György Ligeti, de la période hongroise à aujourd’hui

Si György Ligeti a écrit un certain nombre de pièces pour piano lors de sa période hongroise (avant 1956), il n’a pratiquement pas écrit pour cet instrument lors de sa période “avant-gardiste” des années 1960-1975. Puis viennent, en 1976, les Trois Pièces pour deux pianos, et, à partir des années 80, l’ensemble des Etudes qui paraissent constituer l’aboutissement de la troisième période de ce compositeur aux multiples aspects.

La période hongroise, “moderne, dissonante, chromatique”

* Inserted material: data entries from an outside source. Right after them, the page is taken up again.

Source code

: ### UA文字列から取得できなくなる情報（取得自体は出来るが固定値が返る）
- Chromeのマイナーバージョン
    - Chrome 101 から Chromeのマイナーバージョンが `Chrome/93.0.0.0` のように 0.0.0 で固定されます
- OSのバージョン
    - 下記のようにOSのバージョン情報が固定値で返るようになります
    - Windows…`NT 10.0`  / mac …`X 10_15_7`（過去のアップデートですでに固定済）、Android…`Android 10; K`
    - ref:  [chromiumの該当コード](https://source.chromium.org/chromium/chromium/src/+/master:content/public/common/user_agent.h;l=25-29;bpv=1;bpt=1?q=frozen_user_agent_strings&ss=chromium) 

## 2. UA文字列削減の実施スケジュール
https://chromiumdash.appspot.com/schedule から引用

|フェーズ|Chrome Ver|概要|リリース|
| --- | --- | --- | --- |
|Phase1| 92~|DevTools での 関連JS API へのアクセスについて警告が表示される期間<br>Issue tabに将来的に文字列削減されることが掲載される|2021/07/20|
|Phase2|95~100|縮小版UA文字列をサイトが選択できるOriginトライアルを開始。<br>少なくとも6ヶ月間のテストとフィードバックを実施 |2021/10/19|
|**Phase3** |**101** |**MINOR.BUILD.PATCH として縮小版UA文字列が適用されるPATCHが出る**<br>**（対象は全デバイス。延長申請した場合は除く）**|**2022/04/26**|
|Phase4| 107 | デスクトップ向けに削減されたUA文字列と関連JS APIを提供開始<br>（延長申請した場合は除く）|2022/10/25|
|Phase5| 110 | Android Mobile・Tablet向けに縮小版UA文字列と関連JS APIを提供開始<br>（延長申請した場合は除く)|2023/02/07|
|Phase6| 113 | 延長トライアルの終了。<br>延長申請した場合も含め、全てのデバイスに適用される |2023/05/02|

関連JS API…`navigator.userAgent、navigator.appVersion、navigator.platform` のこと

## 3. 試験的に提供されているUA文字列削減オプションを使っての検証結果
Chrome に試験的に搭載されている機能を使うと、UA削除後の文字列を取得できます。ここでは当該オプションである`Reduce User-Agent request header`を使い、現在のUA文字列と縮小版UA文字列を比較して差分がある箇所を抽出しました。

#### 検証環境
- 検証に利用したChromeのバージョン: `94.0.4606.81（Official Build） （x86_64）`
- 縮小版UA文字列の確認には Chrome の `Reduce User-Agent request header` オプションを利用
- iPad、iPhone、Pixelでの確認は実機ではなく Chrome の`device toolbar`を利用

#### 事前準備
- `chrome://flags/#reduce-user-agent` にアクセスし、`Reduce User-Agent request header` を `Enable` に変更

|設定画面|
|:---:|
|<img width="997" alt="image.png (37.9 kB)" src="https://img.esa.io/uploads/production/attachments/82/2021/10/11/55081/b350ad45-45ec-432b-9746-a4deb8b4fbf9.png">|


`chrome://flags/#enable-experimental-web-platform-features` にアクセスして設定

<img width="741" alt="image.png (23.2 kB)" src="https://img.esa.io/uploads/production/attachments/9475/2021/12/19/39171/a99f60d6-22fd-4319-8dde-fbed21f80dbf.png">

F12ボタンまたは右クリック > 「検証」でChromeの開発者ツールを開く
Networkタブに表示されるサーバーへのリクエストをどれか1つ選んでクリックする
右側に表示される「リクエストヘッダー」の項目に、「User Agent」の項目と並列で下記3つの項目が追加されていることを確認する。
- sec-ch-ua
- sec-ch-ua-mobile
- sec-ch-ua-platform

Les premières œuvres sont celles d’un jeune compositeur qui, encore étudiant au plus noir de la Seconde Guerre mondiale, ignorait tout de l’école de Vienne, à l’exception de quelques pages de Berg. Lieder pour voix et piano. trio pour violon, violoncelle et piano, duo pour violon et piano, danses de noces et sonatine pour piano à quatre mains, enfin la Fantaisie chromatique écrite en 1956, mais que Ligeti hésite toujours à publier, quantité de pièces pour et avec piano sont nées durant la période hongroise de Ligeti. L’essentiel de ces pages est resté à l’état de manuscrit. Ces travaux d’étudiant sont placés pour la plupart sous le signe de Couperin, Rameau, Haydn, Mozart ou Schumann. Parmi ce florilège, Ligeti n’a jusqu’à présent accepté de publier que trois morceaux, deux Capricci composés entre mai et septembre 1947 et qui ne seront créés qu’en 1978, dans lesquels s’imposent déjà deux préoccupations fondamentales du compositeur : l’intervalle (Capriccio n°1) et le rythme (Capriccio n°2). Tout comme l’Invention de janvier 1948, vestige d’un ensemble d’inventions à deux et trois voix placées sous le sceau de Bach, ces pièces sont nées alors que le jeune compositeur était encore l’élève de Sandor Veress. C’est ce dernier qui lui suggéra d’écrire ces pages dans un style plus “personnel”. Ces œuvres restent néanmoins proches de la musique populaire des Balkans et de celle de Bartok pour les premières, alors que la troisième est à la fois recherche mélodique et travail contrapuntique et rythmique fondé sur le principe de l’imitation : de petites cellules mélodiques de neuf ou dix sons sont disposées symétriquement autour d’un axe pivot dont elles se rapprochent ou s’éloignent plus ou moins.